The ACLU also points out a flaw in the technology of Cellebrite itself: It isn't fully developed yet, and might not be until after the law passes, if it does. They explain that this makes actually testing its viability and how well it protects privacy really difficult:

"The legislation is premised on the availability of technology that will do certain things in certain guaranteed ways, but that technology won’t be available for anyone to look at until the passage of legislation authorizing its use ... Legislators are being asked to vote for a new law based on unproven assurances that textalyzer software can be developed that will analyze cellphone usage without invading privacy."

Cellebrite has told the press that all the software will be able to do is track whether or not the phone was physically being used at the time of the incident. If the law passes and the technology works as intended, it's also worth pointing out that this design would hardly be foolproof. Passengers could claim they weren't using the phone, or that the phone had software issues, or that the processes that claimed to be done by human hands were in fact automated. And that's not the only potential flaw in the design.

A piece of software that can be used to get past safety protocols like passwords and screen locks, and has at present no publicly tested way of telling "relevant" information from "irrelevant" information, is, by definition, not safe. How is the information going to be used and stored by the police? How will the textalyzer decide what is or isn't pertinent, and guarantee that personal details aren't made available to police officers or others involved in an investigation? What protections would the software offer to make sure that nobody except an authorized person could use it, and how would they guarantee that unscrupulous users wouldn't be able to manipulate the software to do something problematic (copy a woman's phone number, for instance, or view the photographs of a minor)?

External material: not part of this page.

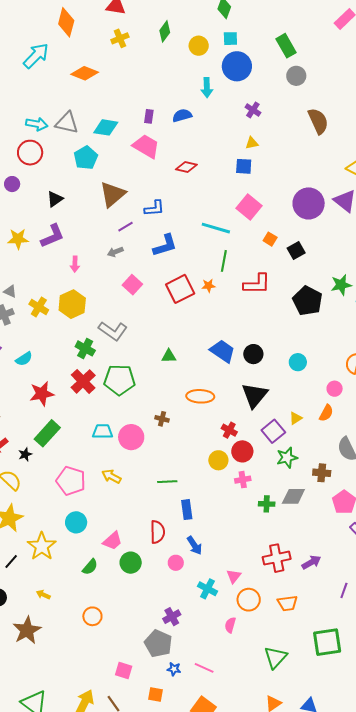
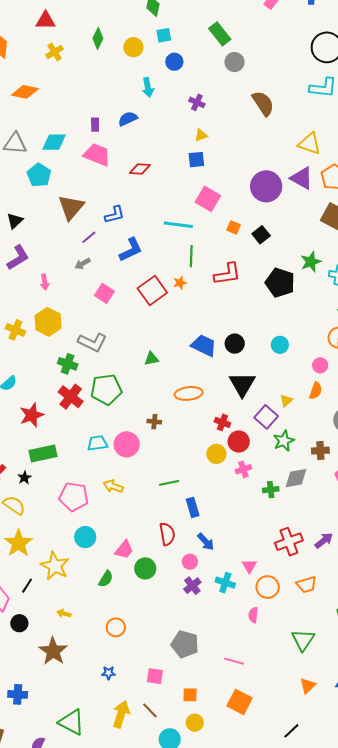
blue circle: (237, 66) -> (174, 62), size x0.6
green rectangle: (47, 433) -> (43, 453), turned 44
purple cross: (172, 617) -> (192, 586), moved
blue star: (174, 669) -> (109, 673), moved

Privacy issues surrounding technology and what it makes available to others has already become a news story this year, with privacy activists and legal experts concerned about the rights of children coming out to protest the existence of Snapmaps, the Snapchat feature that tracks and maps your precise location when the app is used. While Cellebrite's software, and the law enforcing it, look fairly innocuous, without being able to see how it actually works and whether it does indeed protect privacy, it's going to be a tough act to sell.